Spider

Cronenberg’s film is a languidly paced unravelling of the memory of Spider (Ralph Fiennes), a man who has just been let out of a mental institution.

Seemingly stricken with schizophrenia, Spider takes gentle steps off the train and shuffles into society; as streams of passengers rush by him this opening shot beautifully places Spider in the context of the world.  Spider is a man whose life has passed him by.  Where people generally have families, jobs and places to go, Spider is not sure of his place in the world and the rest of the film aims to answer this mystery.

He goes to live in a halfway house run by Mrs. Wilkinson (Lynn Redgrave) and it is here we start to see his peculiarities: the way he moves, his muttering (barely audible but really effective vocalisations), the layering of his clothing, his precious diary, his fear of the gas tower that seems to peer down over the halfway house and his magpie tendencies to pick up scraps and rubbish for collection.

We also note Spider is troubled by his past as he seems to be visiting a house that is actually a shot of himself as a boy sitting in the kitchen of his childhood with his mother (Miranda Richardson).  This is the first of many snapshots of Spider’s past that to an extent help us understand why he has been institutionalised but also only aid in showing the complexity and gravity of the damage done and how he is utterly unprepared for a ‘normal life’.

In a stunning performance, Richardson takes on effectively three roles: Spider’s mother, Mrs. Cleg, whom he adores and who speaks of spider webs and where he gets his nickname, a woman called ‘Yvonne’ who appears to have ‘replaced’ his mother and an incarnation (in Spider’s mind) of Mrs. Wilkinson.

Cronenberg takes us through small snippets of Spider’s life that are both what he witnessed as a boy and what he imagined has happened.  As we witness these ‘memory sequences’ we also see Spider the grown man standing in the background watching the action, and as Cronenberg mentioned in commentary, it is like he is a director constructing the memory which is actually what is happening.

Key occurrences are the marital issues between Mrs. Cleg and Bill Cleg (also a solid performance by Gabriel Byrne), and his father and Yvonne, who in the beginning seems to be the local prostitute.  In Spider’s memory his father murders Mrs.
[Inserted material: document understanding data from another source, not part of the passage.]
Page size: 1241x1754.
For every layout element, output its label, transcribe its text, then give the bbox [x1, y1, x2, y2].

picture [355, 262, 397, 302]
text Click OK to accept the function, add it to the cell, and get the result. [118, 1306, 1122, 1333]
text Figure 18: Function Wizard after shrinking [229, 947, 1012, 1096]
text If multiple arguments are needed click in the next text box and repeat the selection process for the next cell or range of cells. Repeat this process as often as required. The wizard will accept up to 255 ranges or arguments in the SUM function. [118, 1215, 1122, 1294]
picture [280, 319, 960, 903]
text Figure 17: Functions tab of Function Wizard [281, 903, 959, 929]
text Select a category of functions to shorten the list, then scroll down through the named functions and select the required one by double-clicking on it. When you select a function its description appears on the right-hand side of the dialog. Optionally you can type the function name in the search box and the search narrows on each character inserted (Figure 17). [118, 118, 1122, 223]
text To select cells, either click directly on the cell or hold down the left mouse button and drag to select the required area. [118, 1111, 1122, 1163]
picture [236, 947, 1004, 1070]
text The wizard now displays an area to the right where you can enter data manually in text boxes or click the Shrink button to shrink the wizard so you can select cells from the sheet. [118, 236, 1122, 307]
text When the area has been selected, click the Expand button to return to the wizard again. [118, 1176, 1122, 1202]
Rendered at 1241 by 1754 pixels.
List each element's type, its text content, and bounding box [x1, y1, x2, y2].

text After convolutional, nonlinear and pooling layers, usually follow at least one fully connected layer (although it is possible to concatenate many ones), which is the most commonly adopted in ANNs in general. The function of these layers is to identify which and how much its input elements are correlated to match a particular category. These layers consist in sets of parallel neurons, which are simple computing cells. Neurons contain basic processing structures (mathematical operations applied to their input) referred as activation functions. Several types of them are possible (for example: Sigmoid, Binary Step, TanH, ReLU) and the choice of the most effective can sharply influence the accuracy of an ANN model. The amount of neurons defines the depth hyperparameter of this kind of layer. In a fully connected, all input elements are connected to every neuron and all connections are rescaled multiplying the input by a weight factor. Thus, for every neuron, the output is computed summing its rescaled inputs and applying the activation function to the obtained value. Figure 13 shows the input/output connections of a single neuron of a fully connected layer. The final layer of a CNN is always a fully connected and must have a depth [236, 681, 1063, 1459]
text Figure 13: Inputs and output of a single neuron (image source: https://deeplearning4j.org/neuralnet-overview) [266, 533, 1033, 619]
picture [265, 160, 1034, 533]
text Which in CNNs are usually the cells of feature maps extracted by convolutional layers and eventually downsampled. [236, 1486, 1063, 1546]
Cleg and takes up with Yvonne (and a big shout out to Miranda Richardson’s teeth here …).

This building of the story in the middle of the film is interchanged with scenes of him at the halfway house, writing furiously in his diary and piecing together a puzzle.  We also see a flashback to Spider’s days with other patients in the institution working in the field, which reveals the sexual feelings Yvonne evokes within him.

In the culmination of the film and if one is still convinced of the reliability of Spider’s memory, there is a sense of, dare I say it, sweet revenge against the female figure of Yvonne and a small victory against the acts of his father.  But this is countered immediately by a possible different ‘truth’ and it is here that we realise the only thing that is certain is Spider’s broken soul and how he has used memory, imagined and real, to try to piece together his life.

I was very impressed by how Cronenberg seems to fuse two definite points of view throughout the film and how, at its conclusion, those definitive views are shattered, but done in a way that sheds new light on their meaning and thus reinforces the power of those views.

What really happens with Spider’s mother probably doesn’t matter, but for me Spider is a shattered man who I think could not accept his mother changing and changing in a way to please her husband and rejuvenate her marriage and perhaps even putting her husband before Spider.  I don’t know that an actual death occurred although it would explain him being institutionalised.

He is obviously a very fragile person who adored his mother and you could probably make a case that Mrs. Cleg either left (which is sort of hinted at) or that she changed in ways that Spider did not like.

I loved the use of motifs such as the puzzle and the webs: the web of the strings, the spiders, the web of storytelling, the puzzle of the shattered glass and jigsaw puzzle of the dove.  Even the gas tower seemed to have a web of wired fencing around it.

In the end Cronenberg leaves a lot of the answers open and Spider is really still a boy who has never in any positive way pieced together the puzzles of his breakdown.  I thought the pace of this film worked very well – it was very much Spider’s pace and effectively created an atmosphere where we are in his mind and his world.  Cronenberg describes an expressionistic feel to some of the scenes where it is exaggerated in its isolation such as when Spider first goes to the halfway house and the emptiness of the street, all of which aids his isolation and distorted view of the world.

Fiennes is very good and shows the layers of someone so convinced of his memory, who seems so convinced of the correctness of his actions but who finally quietly retreats back into the institution in a way that solidifies the hopelessness of his breakdown.  Richardson is excellent and Byrne is solid as they take on characters of both his real and imagined memory.